Previous studies of mostly Western populations have reported inconsistent associations between age at menarche and risk of diabetes. We examined such associations among Chinese women who tend to have later menarche age than women in West. China Kadoorie Biobank recruited 302,632 women aged 30-79 years from 10 areas across China in 2004-8, recording 5,391 incident cases of diabetes during 7-years follow-up among 270,345 women without diabetes, cardiovascular disease or cancer at baseline. Cox regression models yielded adjusted hazard ratios (HRs) for incident diabetes associated with age at menarche.
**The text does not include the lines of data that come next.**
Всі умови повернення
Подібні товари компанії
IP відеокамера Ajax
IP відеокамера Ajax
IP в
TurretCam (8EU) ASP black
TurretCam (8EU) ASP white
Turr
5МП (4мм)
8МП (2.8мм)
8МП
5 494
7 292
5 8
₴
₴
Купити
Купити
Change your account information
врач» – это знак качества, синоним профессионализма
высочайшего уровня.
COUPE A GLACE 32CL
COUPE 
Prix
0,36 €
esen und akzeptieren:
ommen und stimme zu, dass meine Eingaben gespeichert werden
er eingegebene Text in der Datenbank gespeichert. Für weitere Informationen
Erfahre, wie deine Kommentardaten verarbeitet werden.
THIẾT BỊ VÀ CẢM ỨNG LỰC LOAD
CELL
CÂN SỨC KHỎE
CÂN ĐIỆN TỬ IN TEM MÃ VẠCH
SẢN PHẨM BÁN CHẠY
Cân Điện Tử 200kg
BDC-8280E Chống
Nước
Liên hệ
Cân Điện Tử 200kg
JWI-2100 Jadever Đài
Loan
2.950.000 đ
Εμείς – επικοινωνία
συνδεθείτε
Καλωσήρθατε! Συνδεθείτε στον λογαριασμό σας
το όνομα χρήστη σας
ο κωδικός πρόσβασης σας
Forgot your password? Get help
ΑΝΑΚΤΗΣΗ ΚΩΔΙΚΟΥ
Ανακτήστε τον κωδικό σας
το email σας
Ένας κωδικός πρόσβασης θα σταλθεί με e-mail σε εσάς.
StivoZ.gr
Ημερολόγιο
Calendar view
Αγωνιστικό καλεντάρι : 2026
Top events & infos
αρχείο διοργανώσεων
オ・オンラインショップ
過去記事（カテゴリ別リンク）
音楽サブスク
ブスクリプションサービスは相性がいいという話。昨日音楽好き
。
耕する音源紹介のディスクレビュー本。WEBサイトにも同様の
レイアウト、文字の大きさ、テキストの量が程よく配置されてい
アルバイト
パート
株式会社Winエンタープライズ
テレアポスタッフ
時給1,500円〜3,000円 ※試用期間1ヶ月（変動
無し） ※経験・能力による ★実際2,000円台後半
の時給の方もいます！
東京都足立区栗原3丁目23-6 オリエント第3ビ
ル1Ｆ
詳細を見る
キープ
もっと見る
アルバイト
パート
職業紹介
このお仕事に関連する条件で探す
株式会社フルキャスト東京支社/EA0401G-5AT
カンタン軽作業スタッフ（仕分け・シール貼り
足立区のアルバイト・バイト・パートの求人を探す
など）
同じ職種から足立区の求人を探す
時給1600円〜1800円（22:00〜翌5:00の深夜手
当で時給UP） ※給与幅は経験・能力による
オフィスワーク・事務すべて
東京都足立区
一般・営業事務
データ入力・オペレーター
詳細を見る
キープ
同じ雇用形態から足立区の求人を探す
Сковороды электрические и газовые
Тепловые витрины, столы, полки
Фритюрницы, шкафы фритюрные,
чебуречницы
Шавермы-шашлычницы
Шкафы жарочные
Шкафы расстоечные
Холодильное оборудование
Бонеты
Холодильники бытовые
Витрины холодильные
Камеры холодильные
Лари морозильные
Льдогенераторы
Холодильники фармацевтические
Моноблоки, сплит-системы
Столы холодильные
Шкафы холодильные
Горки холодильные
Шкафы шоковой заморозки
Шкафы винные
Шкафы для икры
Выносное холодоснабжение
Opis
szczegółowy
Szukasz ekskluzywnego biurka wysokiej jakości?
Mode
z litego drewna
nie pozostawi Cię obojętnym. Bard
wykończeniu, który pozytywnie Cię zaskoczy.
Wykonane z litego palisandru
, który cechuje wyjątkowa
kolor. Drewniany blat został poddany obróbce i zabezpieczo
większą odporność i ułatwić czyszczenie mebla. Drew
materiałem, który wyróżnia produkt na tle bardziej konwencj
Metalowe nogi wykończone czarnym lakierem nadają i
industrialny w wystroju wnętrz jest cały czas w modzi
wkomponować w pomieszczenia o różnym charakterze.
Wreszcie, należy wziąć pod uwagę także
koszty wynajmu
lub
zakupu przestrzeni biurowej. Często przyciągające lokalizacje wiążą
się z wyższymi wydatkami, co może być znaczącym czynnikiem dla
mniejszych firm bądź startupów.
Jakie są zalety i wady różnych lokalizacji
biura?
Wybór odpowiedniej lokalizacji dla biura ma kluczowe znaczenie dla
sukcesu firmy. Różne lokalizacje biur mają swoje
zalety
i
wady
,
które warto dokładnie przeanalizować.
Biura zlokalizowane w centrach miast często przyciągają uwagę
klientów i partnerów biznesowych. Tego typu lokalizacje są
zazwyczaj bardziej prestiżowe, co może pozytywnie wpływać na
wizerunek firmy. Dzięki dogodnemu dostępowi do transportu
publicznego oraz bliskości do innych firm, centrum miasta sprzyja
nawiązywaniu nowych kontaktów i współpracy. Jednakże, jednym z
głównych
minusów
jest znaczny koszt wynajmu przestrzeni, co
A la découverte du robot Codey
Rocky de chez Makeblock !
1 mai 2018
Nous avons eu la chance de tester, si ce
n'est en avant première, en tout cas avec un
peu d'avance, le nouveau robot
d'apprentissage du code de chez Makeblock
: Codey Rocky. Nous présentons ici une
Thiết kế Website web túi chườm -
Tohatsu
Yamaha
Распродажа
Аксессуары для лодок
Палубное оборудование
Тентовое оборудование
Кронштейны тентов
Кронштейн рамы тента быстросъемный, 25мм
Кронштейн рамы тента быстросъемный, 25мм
Overall, the mean age at menarche was 15.4 years, which was decreasing across successive generations. Age at menarche was linearly and inversely associated with incident diabetes, with adjusted HR of 0.96 (95%CI: 0.94-0.97) per year delay. The HRs were greater in younger than older generations (0.93 [0.90-0.97], 0.95 [0.93-0.98] and 0.97 [0.95-0.99] for women born in the 1960s-1970s, 1950s and 1920s-1940s, respectively). Further adjustment for adulthood body mass index significantly attenuated the association (0.99, 0.97-1.00), especially among those born before 1950 (1.00, 0.97-1.02). In Chinese women age at menarche was inversely associated with incident diabetes. Much of this association was mediated through increased adiposity associated with early menarche, especially in older generations.